Montessori is a new buzz word in education in Vietnam. Would you be surprised to hear that almost half of parents who enroll their child in a Montessori school in Vietnam do not know anything about the Montessori method? For parents who are curious  about the difference in these two methods, we have put together the  following article which comes from “Innovations In Early Education.

  • MONTESSORI has a pre-determined curriculum and materials set up by the teacher, with the information flowing from the teacher to the children; hypotheses are adult established; the emphasis is of a vertical nature.
  • REGGIO-inspired learning is determined by the children and teachers in collaboration, in a co-learning context with the ideas flowing between children and teachers; an expressive approach; problem solving and hypotheses developed within the triangle of child-teacher-parent interaction; the emphasis is horizontal.
  • MONTESSORI teachers observe like scientists, carefully recording the work and progress of the child.
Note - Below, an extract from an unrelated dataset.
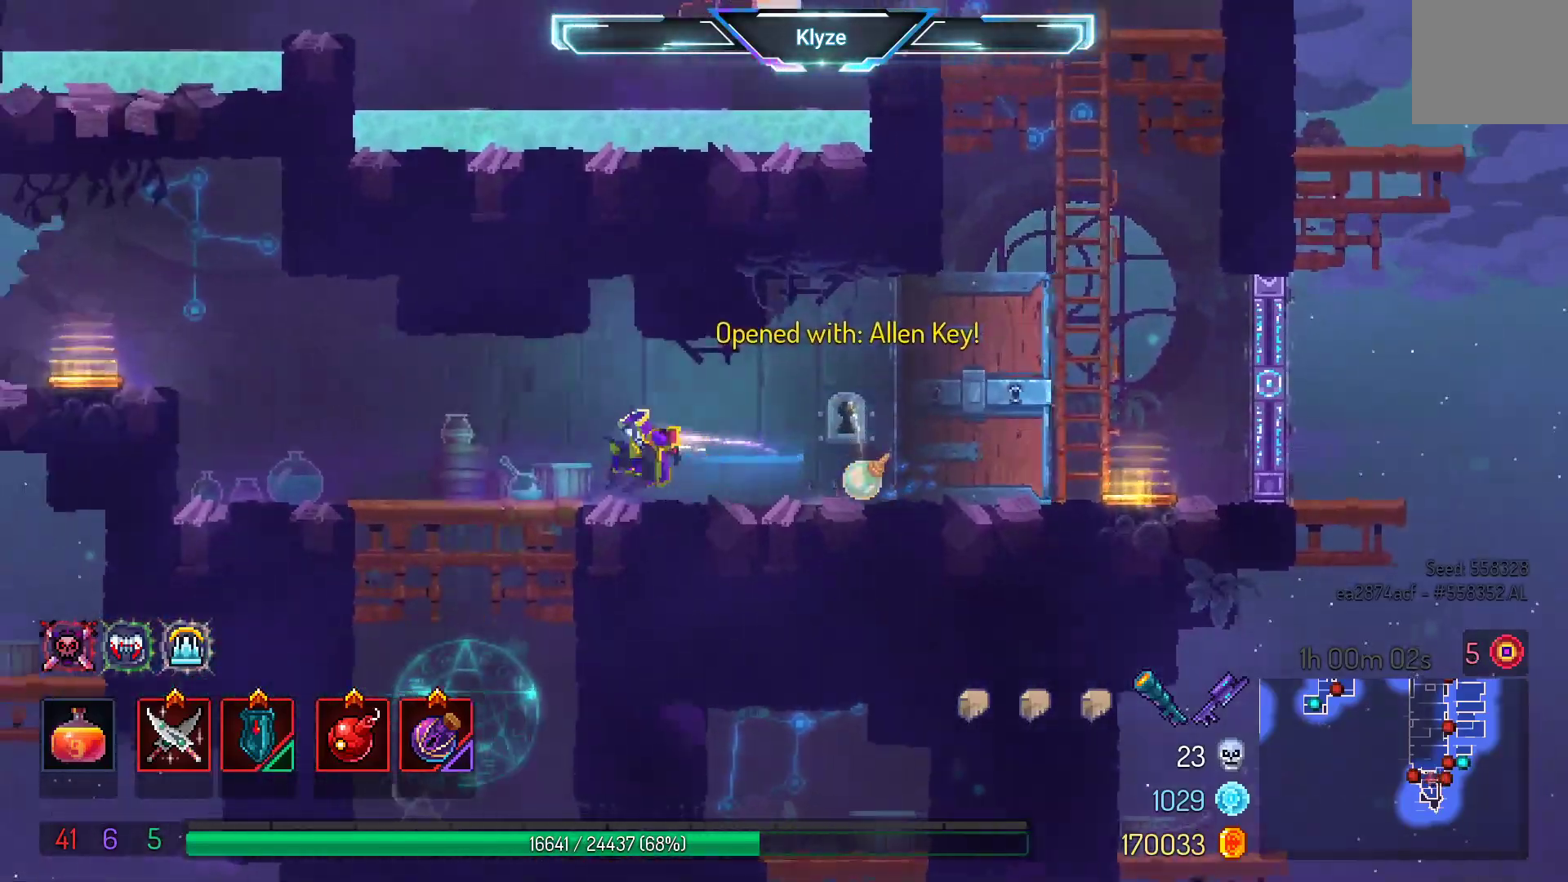
{"buttons": ["DPAD_LEFT"], "left_stick": "center", "right_stick": "center", "events": [[33, "B", "down"], [167, "B", "up"], [350, "A", "down"], [500, "A", "up"]]}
These observations are intended to lead the teacher to understand what lessons or materials to present next.
  • Reggio’s documentation is a way of recording not only the work but the words of the child. Using everything from pencil and paper to audio and video equipment, Reggio teachers transcribe the words and interpret the work of the child, documenting both academic and social progress.
  • In contrast, where the observations done by MONTESSORI teachers are considered private, Reggio documentation is often carefully displayed for the community to view.
  • MONTESSORI classroom walls are traditionally bare and visually quiet to focus the children’s attention on the learning materials on the shelves.
  • REGGIO EMILIA classroom walls are filled with documents of the children’s explorations and experiences-photos, conversations and visual expressions; the walls of the environment are used as a tool of reflection and revisiting by the children, parents and teachers.
  • The visual arts of clay, paint, collage, drawing, wire and the verbal arts of music, dance, movement, drama are not a priority in the MONTESSORI classroom.
  • In REGGIO, these models of expression are seen as languages of the child – a hundred, thousand languages, giving children a vehicle for expression and development.